━━ Quoted passage

By affidavit in response sworn by Mr. O’Reilly on the 11th June, 2015, Mr. O’Reilly confirms that the loan facilities the subject of the within proceedings were granted originally by National Irish Bank to the defendants. He states that under the provisions of S.I. No. 29 of 2007, the then Minister for Finance approved a scheme of transfer whereby the business of National Irish Bank Ltd. was transferred to Danske Bank A/S, the plaintiff in these proceedings. The scheme of transfer thereby approved was contained in an agreement made between National Irish Bank and Danske Bank A/S on the 30th November, 2006 and under which the effective date for the transfer of the business occurred on the 1st April, 2007. The business that was transferred under the scheme was the banking business of National Irish Bank, including the assets and liabilities of that business.

He further deposes that the three loan facilities the subject of these proceedings, were part of the banking business of National Irish Bank that was transferred to Danske Bank. They were not part of the “excluded business” that was specified in schedule 3 to the agreement.

The deponent then addresses the assertion that s.33 of the Central Bank Act 1971 only applies where the particular bank holds a banking licence from the Central Bank of Ireland. He deposes that the requirements of s.33 of the 1971 Act were superseded and expanded by the European Communities (Licensing and Supervision of Credit Institutions) Regulations 1992 (S.I. No. 395 of 1992) which Regulations were introduced into law by the Oireachtas in order to permit any credit institution already licensed in another member state to undertake banking business in Ireland without the necessity of a licence from the Central Bank of Ireland. Denmark was such a member state. Accordingly, by 1992 it was no longer necessary for each bank that was party to a scheme of transfer of banking business to hold a licence in order to come within the scope of s.33 of the 1971 Act and for that reason the Minister was entitled to approve the scheme of transfer from National Irish Bank to Danske Bank A/S in 2007 on the basis that the plaintiff herein was a credit institution authorised by a competent authority of another member state and ‘having and acting’ through a branch in Ireland.

━━━━

Task list:
(1) According to the passage on the Danske Bank transfer, on what date did the transfer of National Irish Bank's business take effect?
(2) Continue the passage on the Danske Bank transfer from its final sentence.
The material has no connection to the passage on the Danske Bank transfer.

━━ Supplied records

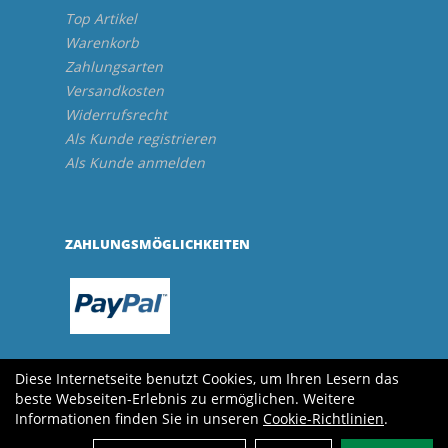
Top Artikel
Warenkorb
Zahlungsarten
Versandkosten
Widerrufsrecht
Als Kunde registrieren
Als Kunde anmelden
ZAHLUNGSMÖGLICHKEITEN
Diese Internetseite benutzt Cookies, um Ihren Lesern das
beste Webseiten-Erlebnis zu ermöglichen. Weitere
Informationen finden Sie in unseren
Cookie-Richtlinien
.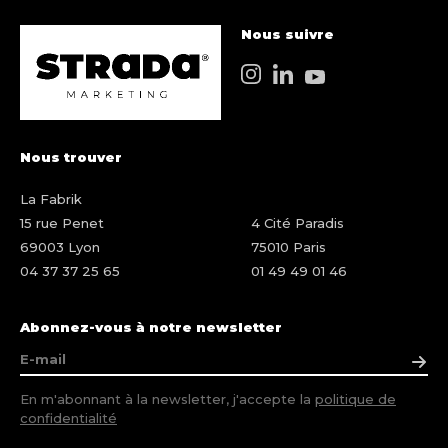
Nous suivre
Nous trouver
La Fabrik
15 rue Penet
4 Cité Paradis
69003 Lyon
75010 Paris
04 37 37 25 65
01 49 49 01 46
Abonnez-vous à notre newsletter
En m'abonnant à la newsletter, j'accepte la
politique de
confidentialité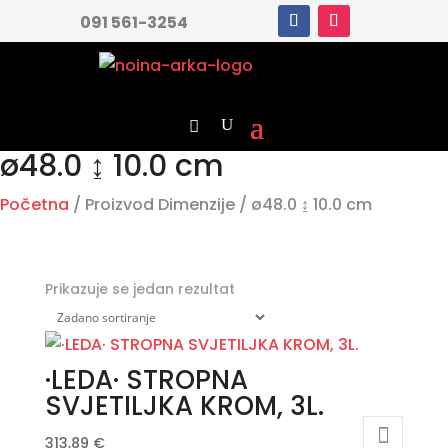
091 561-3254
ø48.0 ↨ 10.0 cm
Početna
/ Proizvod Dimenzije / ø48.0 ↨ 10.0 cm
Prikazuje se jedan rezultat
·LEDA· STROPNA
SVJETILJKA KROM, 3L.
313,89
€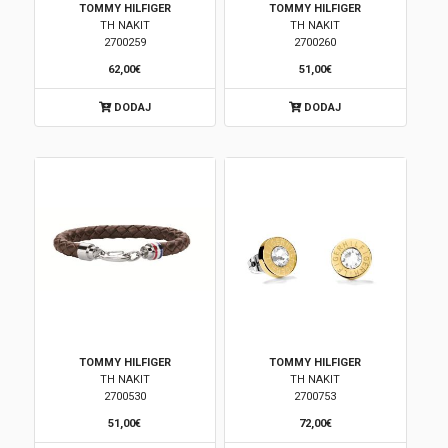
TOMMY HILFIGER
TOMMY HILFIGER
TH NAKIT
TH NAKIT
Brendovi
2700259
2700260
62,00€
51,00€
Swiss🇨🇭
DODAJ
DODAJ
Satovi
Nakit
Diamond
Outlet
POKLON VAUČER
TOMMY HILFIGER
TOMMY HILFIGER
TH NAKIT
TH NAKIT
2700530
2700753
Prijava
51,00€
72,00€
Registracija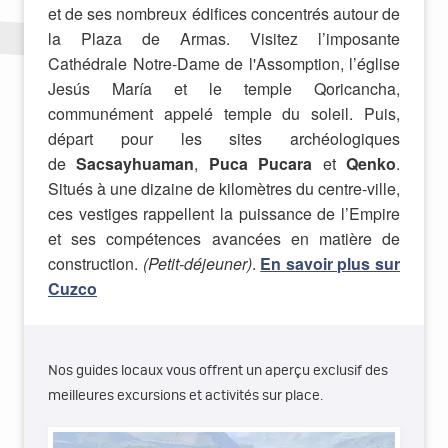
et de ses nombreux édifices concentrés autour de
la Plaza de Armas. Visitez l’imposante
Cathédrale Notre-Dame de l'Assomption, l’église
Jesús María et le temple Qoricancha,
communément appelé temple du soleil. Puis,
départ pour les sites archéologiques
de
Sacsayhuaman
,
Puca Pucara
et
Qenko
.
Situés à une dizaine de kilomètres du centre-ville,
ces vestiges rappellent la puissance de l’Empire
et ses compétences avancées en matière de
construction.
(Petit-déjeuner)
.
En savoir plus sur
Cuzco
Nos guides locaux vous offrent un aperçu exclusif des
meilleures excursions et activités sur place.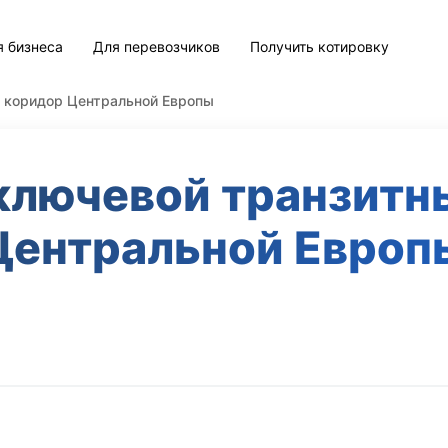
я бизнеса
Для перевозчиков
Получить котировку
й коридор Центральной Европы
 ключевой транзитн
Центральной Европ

━━━━

Results:
(1) The 1st April, 2007.

(2)
The first named defendant in turn filed a further affidavit in response on the 26th June, 2015 which challenges the plaintiff’s interpretation of the powers contained in the 1992 Regulations. He asserts that there is nothing contained in that instrument which allows the Minister to approve a scheme of transfer to take place between an Irish licensed bank and some other entity.

DECISION
I have carefully considered the submissions of both parties and am satisfied that the plaintiff is entitled to the relief sought.

Section 33 of the Central Bank Act 1971 relates to the approval of the Minister of the transfer of a bank’s business and provides as follows:-

      “33.—(1) Whenever the holder of a licence (in this Part referred to as the transferor) agrees to transfer, in whole or in part, to another holder of a licence (in this Part referred to as the transferee) the business to which the licence relates—

        (a) the transferor and transferee may, not less than four months before the date on which the transfer is intended to take effect (in this Part referred to as the transfer date), submit to the Minister for his approval a scheme for the transfer,

        (b) the transferor and transferee shall, not less than one month before the transfer date, publish notice of the transfer in at least one daily newspaper published in the State,

        (c) the Minister, after consultation with the Bank, may, not less than two months before the transfer date, either approve of or decline to approve of the scheme by order,

        (d) if the Minister approves of the scheme under this section, the provisions of sections 34 to 39 and 42 of this Act shall, if, and to the extent only that, the scheme so provides, have effect in relation to the transfer,

        (e) the Minister may, at the request of the transferor and transferee, include in an order approving of the scheme under paragraph (c) of this subsection such incidental, consequential and supplemental provisions as he thinks appropriate for facilitating and implementing the transfer and securing that it shall be fully and effectively carried out, including provisions for substituting the name of the transferee for the transferor or otherwise adapting references to the transferor in any statute or instrument made under statute.

        (2) An order under subsection (1) of this section or under this subsection may, after consultation with the Bank and with the consent of the transferor and the transferee to whom it relates, be amended by the Minister by order.”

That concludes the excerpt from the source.